Study Design: A retrospective comparative cohort study.
Introduction All-TPS constructs has been reported with superior radiographic correction without increasing surgical morbidity remains controversial. This study aimed to compare demographic characteristics, radiographic outcomes, and surgical parameters between hybrid and all-TPS instrumentation.
Methods: From January 2010 through December 2023, 138 patients undergoing surgical treatment were included; 83 patients were assigned to the hybrid group and 55 to the all-TPS group. Demographic data, curve types, and preoperative radiographic parameters were comparable between groups. Radiographic outcomes—including major curve Cobb angle, correction rate, sagittal alignment, coronal balance, apical vertebral rotation, and the Cincinnati Correction Index (CCI)—were evaluated at 1 month postoperatively and at final follow-up. Surgical parameters, including implant density, number of fused segments, estimated blood loss (EBL), and operative time, were also analyzed.
Results: Preoperatively, the all-TPS group demonstrated a larger major curve (57.8° vs. 50.1°, p < 0.001). At 1 month postoperatively, the all-TPS group achieved a significantly lower residual Cobb angle (18.1° vs. 23.9°, p = 0.002) and a higher correction rate (70% vs. 53%, p < 0.001). At final follow-up, a superior correction rate was maintained in the all-TPS group (66% vs. 47%, p < 0.001). Sagittal alignment, coronal balance, apical vertebral rotation, and CCI were comparable between groups at all time points. Implant density was significantly higher in the all-TPS group (1.8 vs. 0.8, p < 0.001), whereas the number of fused segments, EBL, and operative time showed no significant differences.

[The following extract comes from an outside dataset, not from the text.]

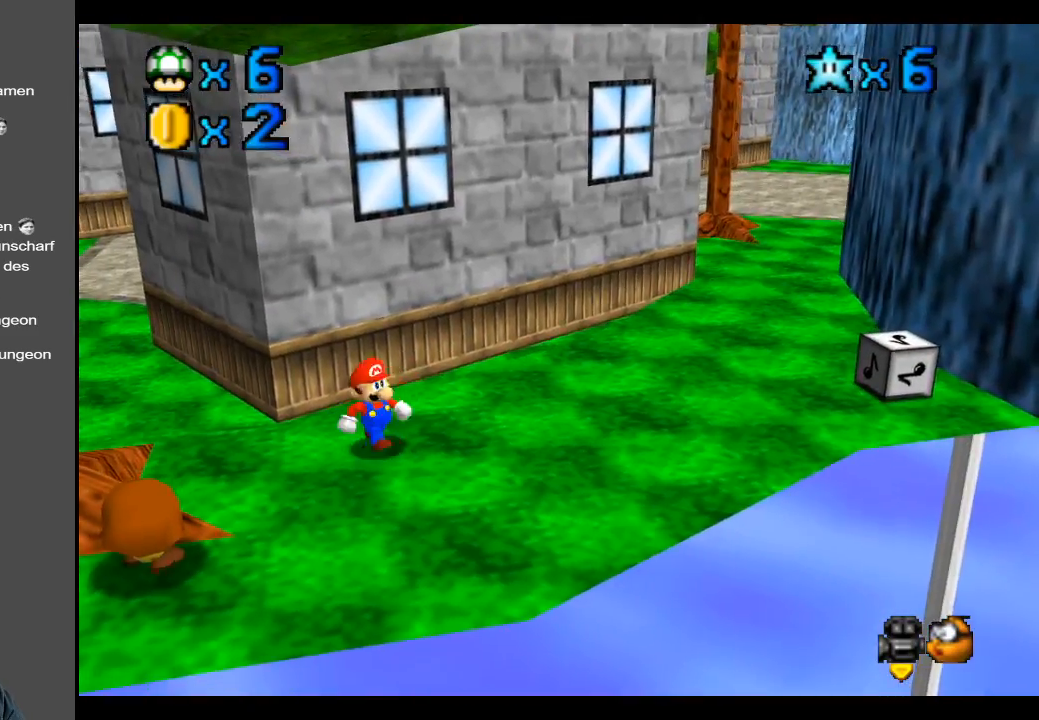
{"buttons": [], "left_stick": "down-left", "right_stick": "center", "events": [[33, "left_stick", "down-left"], [367, "A", "down"], [450, "A", "up"]]}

Conclusions: All-TPS constructs provide significantly greater coronal plane correction compared with hybrid constructs, both early postoperatively and at final follow-up, without adversely affecting sagittal alignment, balance, or perioperative surgical outcomes. Although higher risks have been reported with all-TPS constructs, these findings support the use of all-TPS instrumentation as an effective strategy for scoliosis correction.